Work instruction A: Give every credential that follows the author's name in the byline of the article on forgiveness and anger.
Work instruction B: Extend the article on forgiveness and anger, picking up after its last sentence.
#### Extract provided ####
Practicing Forgiveness When You Tend to be Angry

December 6, 2019
Anna Jankowska, LCPC

By Anna Jankowska, MA, CEAP, SAP, LCPC

Anna Jankowska is a mental health, addiction, and substance abuse counselor with over 17 years of experience and has specialized training and skill in working with individuals, groups and communities to improve mental health outcomes. NPI number: 1598843526

Being angry is something we can all identify with, whether it’s a situation with a family member, friend, a store clerk, or a representative on the phone who doesn’t give you the kind of customer service you feel you deserve. Many of us are great at managing our finances, our time and health, but not so great at managing our anger or even depression. When someone makes us angry and we’re in the moment of letting it simmer inside, it can be very difficult to let go and forgive the person or persons who led to that anger being ignited.

This article highlights the power of forgiveness and how embracing a journey of managing your anger can be a transformative experience.
#### Dataset content ####
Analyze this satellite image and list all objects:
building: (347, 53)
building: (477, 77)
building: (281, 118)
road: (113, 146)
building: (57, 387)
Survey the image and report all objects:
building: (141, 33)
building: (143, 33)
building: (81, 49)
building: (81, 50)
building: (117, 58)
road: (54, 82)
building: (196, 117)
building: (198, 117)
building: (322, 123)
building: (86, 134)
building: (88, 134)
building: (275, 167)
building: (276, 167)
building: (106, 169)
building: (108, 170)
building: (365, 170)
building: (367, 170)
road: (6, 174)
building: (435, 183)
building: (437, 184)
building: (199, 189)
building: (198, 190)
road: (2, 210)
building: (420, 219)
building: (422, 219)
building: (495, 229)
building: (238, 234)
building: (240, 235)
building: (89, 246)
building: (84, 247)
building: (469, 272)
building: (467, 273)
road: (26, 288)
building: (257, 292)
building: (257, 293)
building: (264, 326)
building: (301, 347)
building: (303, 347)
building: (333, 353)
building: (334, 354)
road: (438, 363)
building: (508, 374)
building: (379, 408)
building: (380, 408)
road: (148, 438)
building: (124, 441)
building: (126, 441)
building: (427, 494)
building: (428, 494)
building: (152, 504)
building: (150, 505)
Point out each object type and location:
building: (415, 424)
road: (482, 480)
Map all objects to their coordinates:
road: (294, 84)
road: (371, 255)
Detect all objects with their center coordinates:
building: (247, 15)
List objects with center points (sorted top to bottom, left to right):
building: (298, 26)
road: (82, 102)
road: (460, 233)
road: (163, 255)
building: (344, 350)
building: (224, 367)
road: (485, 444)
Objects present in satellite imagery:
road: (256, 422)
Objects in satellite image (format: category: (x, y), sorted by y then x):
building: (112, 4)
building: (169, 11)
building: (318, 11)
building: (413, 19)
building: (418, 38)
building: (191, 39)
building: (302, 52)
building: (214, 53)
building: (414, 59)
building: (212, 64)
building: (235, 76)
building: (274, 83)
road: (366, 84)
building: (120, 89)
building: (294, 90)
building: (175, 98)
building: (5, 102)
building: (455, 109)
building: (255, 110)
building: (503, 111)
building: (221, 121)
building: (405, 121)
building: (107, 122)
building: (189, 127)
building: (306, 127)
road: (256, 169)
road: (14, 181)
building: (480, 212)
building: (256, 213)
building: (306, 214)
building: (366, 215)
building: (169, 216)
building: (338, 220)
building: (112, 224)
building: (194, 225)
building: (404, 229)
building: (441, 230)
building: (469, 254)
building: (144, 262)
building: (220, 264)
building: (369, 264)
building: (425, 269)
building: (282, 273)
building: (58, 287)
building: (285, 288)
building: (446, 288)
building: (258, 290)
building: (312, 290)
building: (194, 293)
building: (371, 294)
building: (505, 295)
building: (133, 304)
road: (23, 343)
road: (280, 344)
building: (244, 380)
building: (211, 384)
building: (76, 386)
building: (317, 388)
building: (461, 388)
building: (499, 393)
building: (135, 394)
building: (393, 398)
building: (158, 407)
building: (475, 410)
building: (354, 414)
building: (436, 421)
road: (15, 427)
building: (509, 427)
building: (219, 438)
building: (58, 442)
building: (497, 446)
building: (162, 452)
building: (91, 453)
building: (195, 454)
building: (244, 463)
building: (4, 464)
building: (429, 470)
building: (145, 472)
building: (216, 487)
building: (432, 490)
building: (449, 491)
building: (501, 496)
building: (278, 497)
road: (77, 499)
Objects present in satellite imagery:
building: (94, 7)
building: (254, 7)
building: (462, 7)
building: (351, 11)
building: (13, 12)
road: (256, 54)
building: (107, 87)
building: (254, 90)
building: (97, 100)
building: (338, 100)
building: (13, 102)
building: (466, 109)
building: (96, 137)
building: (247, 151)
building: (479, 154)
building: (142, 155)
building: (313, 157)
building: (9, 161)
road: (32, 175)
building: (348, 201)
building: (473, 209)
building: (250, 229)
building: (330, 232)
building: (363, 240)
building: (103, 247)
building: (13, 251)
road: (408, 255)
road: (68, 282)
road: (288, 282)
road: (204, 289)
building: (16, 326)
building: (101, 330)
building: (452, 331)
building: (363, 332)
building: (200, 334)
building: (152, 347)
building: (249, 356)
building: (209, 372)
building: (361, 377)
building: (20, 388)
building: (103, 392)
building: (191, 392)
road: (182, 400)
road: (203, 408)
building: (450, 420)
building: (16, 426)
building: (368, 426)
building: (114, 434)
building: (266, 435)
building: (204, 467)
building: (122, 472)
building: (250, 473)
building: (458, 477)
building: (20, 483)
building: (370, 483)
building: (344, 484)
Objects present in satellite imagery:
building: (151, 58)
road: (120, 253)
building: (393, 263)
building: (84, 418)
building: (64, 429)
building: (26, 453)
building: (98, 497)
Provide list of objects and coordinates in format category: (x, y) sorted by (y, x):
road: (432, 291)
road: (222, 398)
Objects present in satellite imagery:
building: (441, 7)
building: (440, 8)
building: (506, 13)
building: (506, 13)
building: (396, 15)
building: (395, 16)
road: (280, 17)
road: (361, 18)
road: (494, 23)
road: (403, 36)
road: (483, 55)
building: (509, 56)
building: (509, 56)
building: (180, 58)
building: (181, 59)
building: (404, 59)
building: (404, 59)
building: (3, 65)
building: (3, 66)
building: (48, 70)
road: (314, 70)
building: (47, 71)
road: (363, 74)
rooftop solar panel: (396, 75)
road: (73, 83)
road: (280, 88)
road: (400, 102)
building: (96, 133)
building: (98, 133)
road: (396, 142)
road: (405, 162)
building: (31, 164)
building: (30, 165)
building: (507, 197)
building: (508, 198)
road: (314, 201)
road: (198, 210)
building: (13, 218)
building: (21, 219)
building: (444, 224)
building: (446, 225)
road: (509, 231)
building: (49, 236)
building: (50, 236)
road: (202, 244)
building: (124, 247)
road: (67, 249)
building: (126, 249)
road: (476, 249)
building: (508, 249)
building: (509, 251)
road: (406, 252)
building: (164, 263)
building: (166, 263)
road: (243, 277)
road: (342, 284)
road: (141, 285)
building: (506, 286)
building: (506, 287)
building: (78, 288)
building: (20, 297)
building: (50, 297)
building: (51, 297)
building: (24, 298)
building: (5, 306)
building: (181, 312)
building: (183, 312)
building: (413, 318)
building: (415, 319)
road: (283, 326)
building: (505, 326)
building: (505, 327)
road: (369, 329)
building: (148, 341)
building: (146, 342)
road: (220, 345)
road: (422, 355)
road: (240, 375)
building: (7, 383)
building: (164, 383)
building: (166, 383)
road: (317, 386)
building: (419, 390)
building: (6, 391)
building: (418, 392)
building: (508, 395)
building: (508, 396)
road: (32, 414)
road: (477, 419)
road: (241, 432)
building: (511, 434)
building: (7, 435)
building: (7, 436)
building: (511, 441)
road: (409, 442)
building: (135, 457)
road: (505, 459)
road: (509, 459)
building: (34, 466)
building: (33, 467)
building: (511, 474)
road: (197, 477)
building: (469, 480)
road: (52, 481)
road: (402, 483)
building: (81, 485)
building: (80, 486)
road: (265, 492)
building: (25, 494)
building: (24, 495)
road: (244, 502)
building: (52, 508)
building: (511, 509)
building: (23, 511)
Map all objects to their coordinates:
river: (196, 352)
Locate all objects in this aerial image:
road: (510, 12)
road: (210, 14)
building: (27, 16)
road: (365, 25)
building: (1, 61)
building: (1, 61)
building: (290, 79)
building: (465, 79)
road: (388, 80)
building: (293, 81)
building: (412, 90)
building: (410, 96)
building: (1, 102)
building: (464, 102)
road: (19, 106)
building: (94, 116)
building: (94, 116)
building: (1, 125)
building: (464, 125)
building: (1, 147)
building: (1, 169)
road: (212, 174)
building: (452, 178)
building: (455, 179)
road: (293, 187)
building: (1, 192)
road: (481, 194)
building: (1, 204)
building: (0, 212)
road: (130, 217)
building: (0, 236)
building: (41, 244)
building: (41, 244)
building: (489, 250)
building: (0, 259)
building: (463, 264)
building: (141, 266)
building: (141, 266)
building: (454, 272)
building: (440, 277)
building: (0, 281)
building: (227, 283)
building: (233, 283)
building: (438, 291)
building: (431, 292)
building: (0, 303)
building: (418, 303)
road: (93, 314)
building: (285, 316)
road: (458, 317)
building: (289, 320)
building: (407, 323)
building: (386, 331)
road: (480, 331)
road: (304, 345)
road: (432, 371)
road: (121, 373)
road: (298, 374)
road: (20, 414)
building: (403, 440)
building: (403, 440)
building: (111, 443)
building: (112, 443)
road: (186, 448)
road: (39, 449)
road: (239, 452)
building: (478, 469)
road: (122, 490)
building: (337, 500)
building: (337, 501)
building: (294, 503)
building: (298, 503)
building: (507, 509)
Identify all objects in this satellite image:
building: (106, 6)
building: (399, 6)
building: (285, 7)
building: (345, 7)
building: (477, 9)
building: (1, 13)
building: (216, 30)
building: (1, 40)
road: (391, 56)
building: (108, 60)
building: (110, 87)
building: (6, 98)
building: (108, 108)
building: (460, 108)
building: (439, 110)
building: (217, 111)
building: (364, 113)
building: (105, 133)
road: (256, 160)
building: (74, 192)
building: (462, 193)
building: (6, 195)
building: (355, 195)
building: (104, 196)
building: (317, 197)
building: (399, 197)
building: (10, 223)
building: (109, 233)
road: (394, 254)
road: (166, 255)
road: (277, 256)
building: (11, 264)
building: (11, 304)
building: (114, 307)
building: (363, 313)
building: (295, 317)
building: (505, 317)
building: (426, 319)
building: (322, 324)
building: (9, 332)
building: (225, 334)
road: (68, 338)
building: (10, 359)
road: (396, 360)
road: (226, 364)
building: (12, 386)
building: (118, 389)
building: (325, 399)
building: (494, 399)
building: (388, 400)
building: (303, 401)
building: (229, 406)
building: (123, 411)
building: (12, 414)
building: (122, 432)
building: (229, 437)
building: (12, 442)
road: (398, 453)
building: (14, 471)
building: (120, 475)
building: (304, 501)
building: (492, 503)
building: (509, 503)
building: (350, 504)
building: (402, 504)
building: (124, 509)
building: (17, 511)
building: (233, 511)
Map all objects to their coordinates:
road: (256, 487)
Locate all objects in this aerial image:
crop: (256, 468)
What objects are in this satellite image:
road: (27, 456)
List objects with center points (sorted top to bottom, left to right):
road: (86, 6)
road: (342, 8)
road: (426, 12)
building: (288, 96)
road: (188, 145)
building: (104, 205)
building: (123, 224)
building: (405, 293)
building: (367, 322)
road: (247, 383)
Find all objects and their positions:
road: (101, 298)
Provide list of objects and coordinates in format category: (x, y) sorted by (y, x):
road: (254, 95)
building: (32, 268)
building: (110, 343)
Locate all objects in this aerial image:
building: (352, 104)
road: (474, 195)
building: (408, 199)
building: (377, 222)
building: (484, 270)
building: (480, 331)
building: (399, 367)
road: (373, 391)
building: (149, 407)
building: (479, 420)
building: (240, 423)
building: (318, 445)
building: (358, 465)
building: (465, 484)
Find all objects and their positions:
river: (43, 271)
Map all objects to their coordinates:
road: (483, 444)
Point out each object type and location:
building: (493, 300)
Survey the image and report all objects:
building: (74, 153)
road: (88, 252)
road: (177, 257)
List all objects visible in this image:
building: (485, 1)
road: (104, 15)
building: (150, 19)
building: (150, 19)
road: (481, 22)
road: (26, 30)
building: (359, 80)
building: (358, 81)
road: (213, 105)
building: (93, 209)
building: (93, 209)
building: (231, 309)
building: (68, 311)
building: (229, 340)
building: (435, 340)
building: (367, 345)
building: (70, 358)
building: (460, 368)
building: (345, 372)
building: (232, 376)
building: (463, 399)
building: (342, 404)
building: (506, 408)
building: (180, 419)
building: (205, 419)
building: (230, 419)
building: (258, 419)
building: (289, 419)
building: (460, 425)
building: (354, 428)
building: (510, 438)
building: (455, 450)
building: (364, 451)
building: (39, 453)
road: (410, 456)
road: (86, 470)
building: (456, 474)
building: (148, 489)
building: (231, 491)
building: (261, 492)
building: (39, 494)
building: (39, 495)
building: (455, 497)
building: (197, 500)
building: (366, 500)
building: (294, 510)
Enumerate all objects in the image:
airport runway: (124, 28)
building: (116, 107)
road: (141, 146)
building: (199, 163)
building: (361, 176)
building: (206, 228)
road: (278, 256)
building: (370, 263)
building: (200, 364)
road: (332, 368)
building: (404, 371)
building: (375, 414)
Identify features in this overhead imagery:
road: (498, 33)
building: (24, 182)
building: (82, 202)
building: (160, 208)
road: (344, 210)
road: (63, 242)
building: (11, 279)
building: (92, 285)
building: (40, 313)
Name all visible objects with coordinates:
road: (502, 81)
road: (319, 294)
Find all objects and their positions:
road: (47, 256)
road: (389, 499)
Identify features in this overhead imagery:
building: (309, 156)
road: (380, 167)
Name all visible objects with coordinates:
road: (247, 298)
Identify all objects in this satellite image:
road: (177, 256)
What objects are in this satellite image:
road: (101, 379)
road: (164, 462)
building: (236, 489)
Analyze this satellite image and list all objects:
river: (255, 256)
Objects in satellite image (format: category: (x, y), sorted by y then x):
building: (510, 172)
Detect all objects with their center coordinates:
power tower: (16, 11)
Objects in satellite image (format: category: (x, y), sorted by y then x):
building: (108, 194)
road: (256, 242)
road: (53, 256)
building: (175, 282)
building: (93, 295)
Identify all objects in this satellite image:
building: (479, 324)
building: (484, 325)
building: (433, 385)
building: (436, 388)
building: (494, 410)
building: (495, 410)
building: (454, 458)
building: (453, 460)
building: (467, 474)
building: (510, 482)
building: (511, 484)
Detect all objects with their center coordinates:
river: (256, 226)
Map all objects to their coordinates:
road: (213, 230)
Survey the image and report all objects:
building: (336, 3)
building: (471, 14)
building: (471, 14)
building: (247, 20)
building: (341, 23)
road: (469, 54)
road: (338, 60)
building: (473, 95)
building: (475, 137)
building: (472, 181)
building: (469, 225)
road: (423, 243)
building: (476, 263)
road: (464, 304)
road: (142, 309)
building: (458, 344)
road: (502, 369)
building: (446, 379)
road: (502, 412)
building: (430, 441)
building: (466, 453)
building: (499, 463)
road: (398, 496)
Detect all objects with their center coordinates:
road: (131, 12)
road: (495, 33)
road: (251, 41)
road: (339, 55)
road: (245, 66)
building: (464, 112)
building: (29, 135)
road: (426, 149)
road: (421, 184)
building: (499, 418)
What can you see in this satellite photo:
####
Task result A: MA, CEAP, SAP, LCPC

Task result B:
Embrace the Practice of Forgiveness

Saying to someone “I forgive you” is not an easy thing to do for many people. Instead, we choose to hold onto the hurt that someone caused us, whether from a recent experience of years ago. Nelson Mandela, who endured 27 years in prison under South Africa’s apartheid government and was ultimately voted the country’s President in a democratic election, stated that “Forgiveness liberates the soul, it removes fear. That’s why it’s such a powerful weapon.”

Letting go of anger and adopting a mindset of forgiveness is a process and according to the Mayo Clinic, the following benefits can occur:

• Healthier relationships

• Improved mental health

• Less anxiety, stress, and hostility

• Lower blood pressure

• Fewer symptoms of depression

• A stronger immune system

• Improved heart health

• Improved self-esteem

Clearly, learning to practice forgiveness is a healthy way to live and enjoy a better quality of life. However, before we can learn to forgive, knowing how to manage our anger is a vitally important first step in the transformation process.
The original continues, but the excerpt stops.